> TEXT:

No matter whether Chevron waiver increases or decreases the chances that future administrations will be bound, it is clear that Chevron waiver arises when the agency tries to reverse a policy that was promulgated in a binding manner. We can classify six broad categories of circumstances that would lead an agency to reverse such a policy. The first two come after a presidential transition. The next four all involve the same administration seeking to undo its own policy, distinguishing political from technical motivations and agency-initiated reversals from White House–initiated ones.

The first scenario is what happened in Global Tel*Link: a presidential transition changed agency policy while litigation was ongoing.105 Courts can always avoid the possibility of Chevron waiver in these instances by holding the case in abeyance until the new administration determines whether it wants to retract its rule. But there might be good reasons not to delay argument, such as the desire for relief for inmate families that the court found persuasive in Global Tel*Link.106

The presidential transition is especially ripe for Chevron waiver. Modern congressional gridlock means that the postelection political capital of a new administration must be spent largely through administrative actions. Such capital has a short half-life, and so it must be spent quickly. New agency officials, moreover, will seek to change many binding rules but only have so much latitude to do so, especially if they encounter bureaucratic resistance.107 Chevron waiver is a means of reversing agency policy that generally imposes fewer costs on the agency than the alternatives.

> PROVIDED MATERIAL:
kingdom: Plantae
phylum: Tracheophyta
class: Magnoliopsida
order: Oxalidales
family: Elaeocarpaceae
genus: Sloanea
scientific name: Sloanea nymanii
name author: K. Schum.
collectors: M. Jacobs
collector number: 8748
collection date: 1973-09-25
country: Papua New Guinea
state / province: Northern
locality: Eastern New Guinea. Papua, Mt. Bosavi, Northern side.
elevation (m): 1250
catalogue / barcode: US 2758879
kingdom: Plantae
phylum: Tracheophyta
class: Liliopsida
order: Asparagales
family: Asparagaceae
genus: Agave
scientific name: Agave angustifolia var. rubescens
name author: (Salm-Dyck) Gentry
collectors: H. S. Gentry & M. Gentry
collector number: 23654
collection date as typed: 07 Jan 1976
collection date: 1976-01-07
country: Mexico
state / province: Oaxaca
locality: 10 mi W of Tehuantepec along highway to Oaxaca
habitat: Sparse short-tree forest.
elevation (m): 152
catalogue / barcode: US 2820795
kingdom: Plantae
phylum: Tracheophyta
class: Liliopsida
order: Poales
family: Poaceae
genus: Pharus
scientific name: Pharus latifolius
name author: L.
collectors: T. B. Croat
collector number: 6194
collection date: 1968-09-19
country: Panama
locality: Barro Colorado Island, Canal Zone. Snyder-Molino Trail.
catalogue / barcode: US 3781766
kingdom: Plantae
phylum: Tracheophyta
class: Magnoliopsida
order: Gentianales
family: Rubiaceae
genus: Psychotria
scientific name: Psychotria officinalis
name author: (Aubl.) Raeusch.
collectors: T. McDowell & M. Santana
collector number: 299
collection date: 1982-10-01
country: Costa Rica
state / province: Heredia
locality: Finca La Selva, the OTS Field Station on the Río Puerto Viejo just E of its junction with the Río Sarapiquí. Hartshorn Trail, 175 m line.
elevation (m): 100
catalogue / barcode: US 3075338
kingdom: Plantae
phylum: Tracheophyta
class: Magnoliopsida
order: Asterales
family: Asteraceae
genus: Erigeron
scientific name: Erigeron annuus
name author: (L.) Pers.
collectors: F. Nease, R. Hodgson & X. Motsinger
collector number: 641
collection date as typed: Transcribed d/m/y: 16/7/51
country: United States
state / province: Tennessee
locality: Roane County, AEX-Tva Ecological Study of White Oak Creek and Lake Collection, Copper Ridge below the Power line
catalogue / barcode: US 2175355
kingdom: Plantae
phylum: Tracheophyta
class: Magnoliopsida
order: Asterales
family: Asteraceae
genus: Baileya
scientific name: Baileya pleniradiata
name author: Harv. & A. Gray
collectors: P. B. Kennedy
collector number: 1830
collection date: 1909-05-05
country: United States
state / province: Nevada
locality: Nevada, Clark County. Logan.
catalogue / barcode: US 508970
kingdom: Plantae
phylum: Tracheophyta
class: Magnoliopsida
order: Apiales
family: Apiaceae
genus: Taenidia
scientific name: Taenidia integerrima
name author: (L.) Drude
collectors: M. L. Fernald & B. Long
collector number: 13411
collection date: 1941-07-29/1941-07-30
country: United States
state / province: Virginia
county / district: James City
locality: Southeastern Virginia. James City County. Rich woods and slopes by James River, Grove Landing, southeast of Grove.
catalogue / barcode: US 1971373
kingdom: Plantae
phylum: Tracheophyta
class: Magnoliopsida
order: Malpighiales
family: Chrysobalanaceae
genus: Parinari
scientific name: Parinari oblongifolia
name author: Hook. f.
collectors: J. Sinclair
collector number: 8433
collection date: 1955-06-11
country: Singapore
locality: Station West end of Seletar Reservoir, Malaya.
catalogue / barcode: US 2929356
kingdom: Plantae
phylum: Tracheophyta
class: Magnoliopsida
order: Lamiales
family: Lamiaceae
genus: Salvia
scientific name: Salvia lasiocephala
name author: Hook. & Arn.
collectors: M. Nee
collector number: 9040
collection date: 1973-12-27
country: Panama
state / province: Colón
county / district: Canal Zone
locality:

> TASK BRIEF:
Write out, word for word, the part of the Chevron waiver passage that opens with the words containing "No matter whether" and closes with "White House–initiated ones.". Rely only on the passage about Chevron waiver.

> SOLUTION TO THE PROBLEM:
No matter whether Chevron waiver increases or decreases the chances that future administrations will be bound, it is clear that Chevron waiver arises when the agency tries to reverse a policy that was promulgated in a binding manner. We can classify six broad categories of circumstances that would lead an agency to reverse such a policy. The first two come after a presidential transition. The next four all involve the same administration seeking to undo its own policy, distinguishing political from technical motivations and agency-initiated reversals from White House–initiated ones.